Il 25 aprile
Il fascismo è la fogna della storia, non galateo istituzionale
È in voga un galateo istituzionale di marca espressamente fascista usato per inibire qua e là ogni forma di memoria resistenziale
Politica - di Fulvio Abbate

“Gli insulti di Salvini sono una medaglia d’onore, un ulteriore titolo nobiliare per chi reputi il fascismo, come si è più volte spiegato, la fogna della storia”. Sì, rivendico dalla prima all’ultima lettera ciò che ho detto in un video apparso sul mio canale, Teledurruti, in attesa del 25 aprile, ossia che il posto dei fascisti dev’essere nient’altro che quello. Avrò pure semplificato la sostanza del discorso, non c’è però ragione di ricorrere alla complessità delle cose quando un ministro dell’attuale esecutivo, orgogliosamente ancorato dalla subcultura identitaria fascista, ha la protervia di richiedere pubblicamente “sobrietà” in occasione dell’ottantesimo anniversario della liberazione dal nazi-fascismo. Uno Stato laico non antepone la scomparsa, sia pure della più eminente figura ecclesiastica, al proprio calendario repubblicano, democratico, “civile”.

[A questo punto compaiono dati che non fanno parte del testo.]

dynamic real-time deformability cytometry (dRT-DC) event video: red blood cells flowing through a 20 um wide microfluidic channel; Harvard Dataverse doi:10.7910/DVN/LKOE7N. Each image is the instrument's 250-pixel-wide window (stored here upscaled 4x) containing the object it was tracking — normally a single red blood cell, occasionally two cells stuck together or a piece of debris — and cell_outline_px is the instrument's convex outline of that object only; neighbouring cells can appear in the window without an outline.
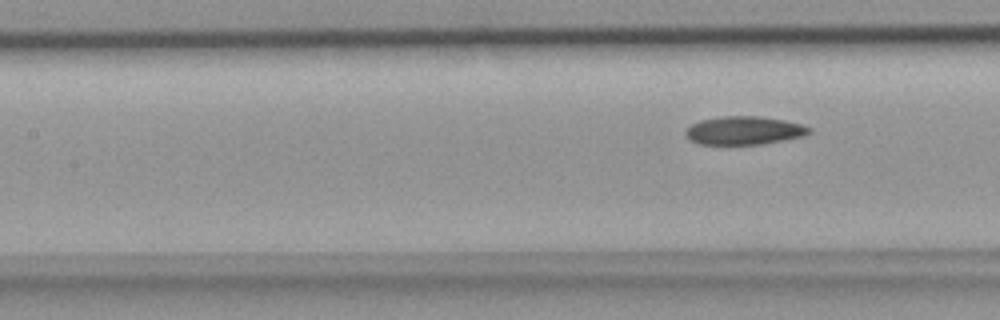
{"species": "common noctule bat (a hibernating species)", "species_latin": "Nyctalus noctula", "temperature_condition": "room temperature", "stored_images_in_passage": 5, "camera_frame_rate_fps": 3000, "um_per_image_px": 0.085, "animal": {"sex": "female", "body_mass_g": 18.4}, "frame": {"image": 1, "passage_image": 5, "time_ms": 1.333, "image_size_px": [1000, 320], "cell_outline_px": [[812, 132], [804, 136], [764, 144], [696, 144], [688, 140], [684, 132], [692, 124], [700, 120], [724, 116], [760, 116], [784, 120], [804, 124], [812, 128]], "centroid_in_image_um": [63.27, 11.09], "position_along_channel_um": 144.1, "area_um2": 20.63}}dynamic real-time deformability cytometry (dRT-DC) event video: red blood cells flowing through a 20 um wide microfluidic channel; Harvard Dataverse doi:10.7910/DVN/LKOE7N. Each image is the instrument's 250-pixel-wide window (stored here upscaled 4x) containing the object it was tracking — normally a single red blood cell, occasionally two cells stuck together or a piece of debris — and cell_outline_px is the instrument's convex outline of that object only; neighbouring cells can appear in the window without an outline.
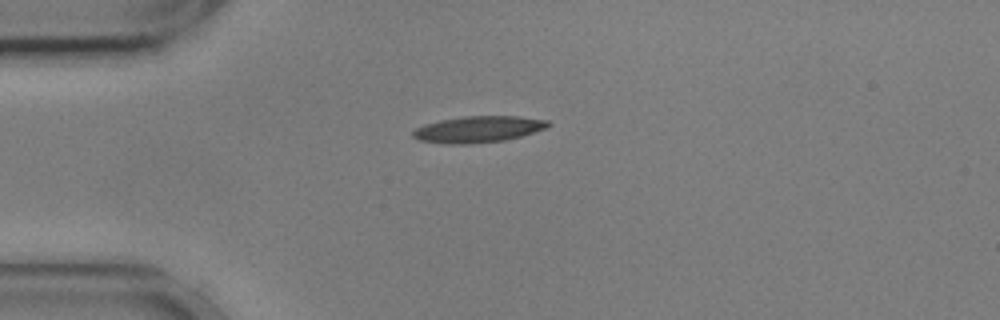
{"species": "common noctule bat (a hibernating species)", "species_latin": "Nyctalus noctula", "temperature_condition": "cold", "stored_images_in_passage": 42, "camera_frame_rate_fps": 3000, "um_per_image_px": 0.085, "animal": {"sex": "male", "body_mass_g": 17.9, "forearm_length_mm": 54.2}, "frame": {"image": 1, "passage_image": 1, "time_ms": 0.0, "image_size_px": [1000, 320], "cell_outline_px": [[552, 124], [548, 128], [520, 136], [504, 140], [468, 144], [448, 144], [420, 140], [412, 136], [412, 132], [416, 128], [424, 124], [440, 120], [464, 116], [516, 116], [548, 120]], "centroid_in_image_um": [40.66, 10.98], "position_along_channel_um": 44.3, "area_um2": 20.75}}
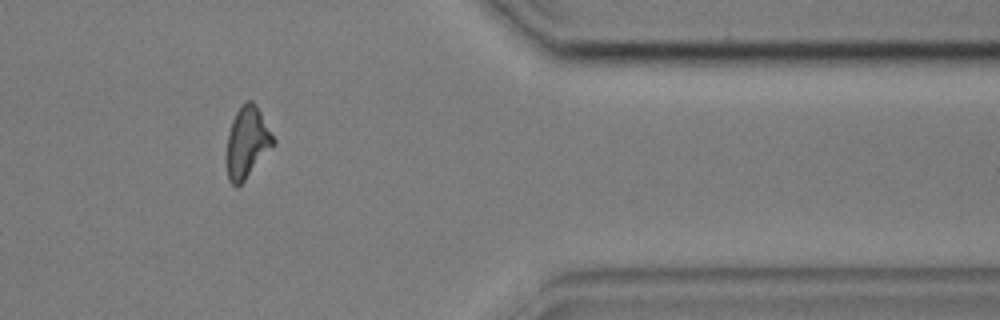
{"frame": {"image": 2, "passage_image": 33, "time_ms": 10.667, "image_size_px": [1000, 320], "cell_outline_px": [[276, 144], [244, 180], [236, 188], [228, 180], [228, 132], [232, 120], [236, 112], [244, 100], [252, 100], [256, 104], [276, 140]], "centroid_in_image_um": [21.04, 12.06], "position_along_channel_um": 390.4, "area_um2": 19.25}}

Di fronte a una simile interessata reticenza, e ancor di più in presenza di un evidente intento di parificare fascismo e antifascismo non rimane che una reazione immediata, ancor prima che per dovere politico e, ripeto, “civile” per un bisogno necessario d’eleganza di fronte all’altrui miseria morale. E al bisogno di mistificare, quasi a ritenere che il ricorso all’antifascismo sia una forma di pensiero desueto, scaduto, detto da chi edipicamente continui a rimpiangere un regime criminale nel timore, in caso contrario, di non onorare i propri padri o nonni già in camicia nera, poco importa se da semplici capofabbricato o semmai provvisti degli alamari di console della Milizia o tra i graduati delle Brigate Nere di Salò. Le strumentali citazioni messe in pagina dalla “zona grigia” sempre a supporto di un sentire fascistoide endemico, ora tratte da Sciascia ora da Pasolini, nella propria presunta attendibilità ufficiale rendono tutto ancora più piccino e miserabile. Tornando a Salvini, sarebbe perfino il caso di ricordargli le parole di Umberto Bossi a difesa dei valori resistenziali.

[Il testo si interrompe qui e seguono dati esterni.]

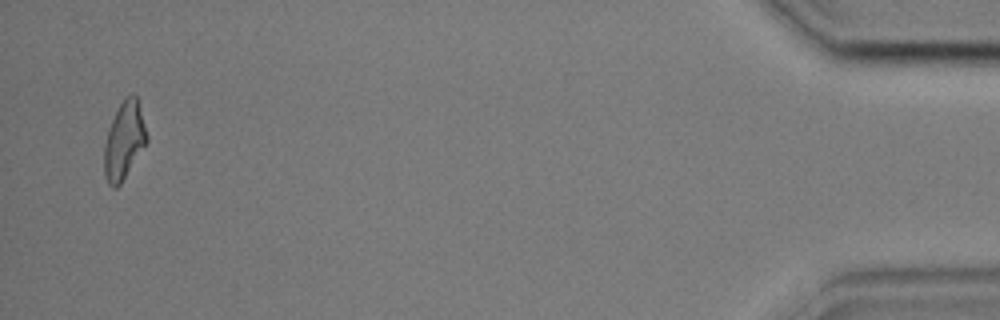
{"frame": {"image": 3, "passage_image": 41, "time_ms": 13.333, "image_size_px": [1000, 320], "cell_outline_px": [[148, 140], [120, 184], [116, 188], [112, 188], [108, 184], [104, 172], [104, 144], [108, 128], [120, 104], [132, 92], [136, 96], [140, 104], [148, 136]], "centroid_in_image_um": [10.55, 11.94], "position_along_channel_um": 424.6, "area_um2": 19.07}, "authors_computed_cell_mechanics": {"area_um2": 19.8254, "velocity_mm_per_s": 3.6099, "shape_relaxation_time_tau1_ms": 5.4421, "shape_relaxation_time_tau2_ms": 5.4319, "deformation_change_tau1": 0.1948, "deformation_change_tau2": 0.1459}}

Con altro stile, ragionando intorno allo stesso nodo, mi viene incontro un amico e conterraneo, Marcello Sorgi, che su La Stampa, in modo pacato, eppure non meno esemplare, così commenta: “Presa com’era dalla vigilia del funerale di Papa Francesco, che riunisce a Roma un numero di capi di Stato e di governo mai visto prima, se non in queste occasioni, Meloni ha impiegato la sua giornata a costruire l’agenda degli incontri e ha dedicato all’ottantesimo anniversario della Liberazione uno stringato comunicato in cui ancora una volta, pur condannando il fascismo, si guarda bene dal riconoscere il contributo della Resistenza alla rifondazione democratica dell’Italia. Sono lontane le parole dedicate da Fini allo stesso argomento nel congresso di Fiuggi del 1995, in cui Alleanza Nazionale, il partito nato per garantire la riconversione democratica della destra italiana post-Msi, riconosceva appunto l’antifascismo come valore comune a tutte le forze democratiche. Sarebbe perfino troppo facile osservare che Meloni, ieri, avrebbe potuto prendere esempio da Mattarella e dal suo discorso di Genova, dedicato al rapporto tra la Resistenza, le Resistenze europee, la libertà e la pace. Un messaggio esemplare, laico, verrebbe da dire sobrio, se il ministro Musumeci non avesse rovinato anche quest’aggettivo. Tra l’altro il Presidente della Repubblica è riapparso in pubblico in ottima forma: a dispetto di chi aveva gufato, qualche giorno fa”.
Progressivamente, a dosi omeopatiche, nel quotidiano si sta cercando di inibire, in nome di un “galateo” istituzionale di marca espressamente fascista, ogni forma di memoria resistenziale, ciò che è accaduto ad Ascoli Piceno, dove un semplice anodino striscione commemorativo ha visto l’intervento della polizia, così come l’avere inibito la presenza delle bandiere rosse al Cimitero Acattolico di Roma davanti all’urna di Gramsci nei giorni scorsi. Ripeto, se non fosse evidente il disegno in atto, progressivamente, con puntualità omeopatica, nel quotidiano le stesse istituzioni che ci hanno fatto dono di un irricevibile decreto sicurezza, stanno insinuando nella psicologia diffusa l’idea che l’antifascismo sia un peccato civile.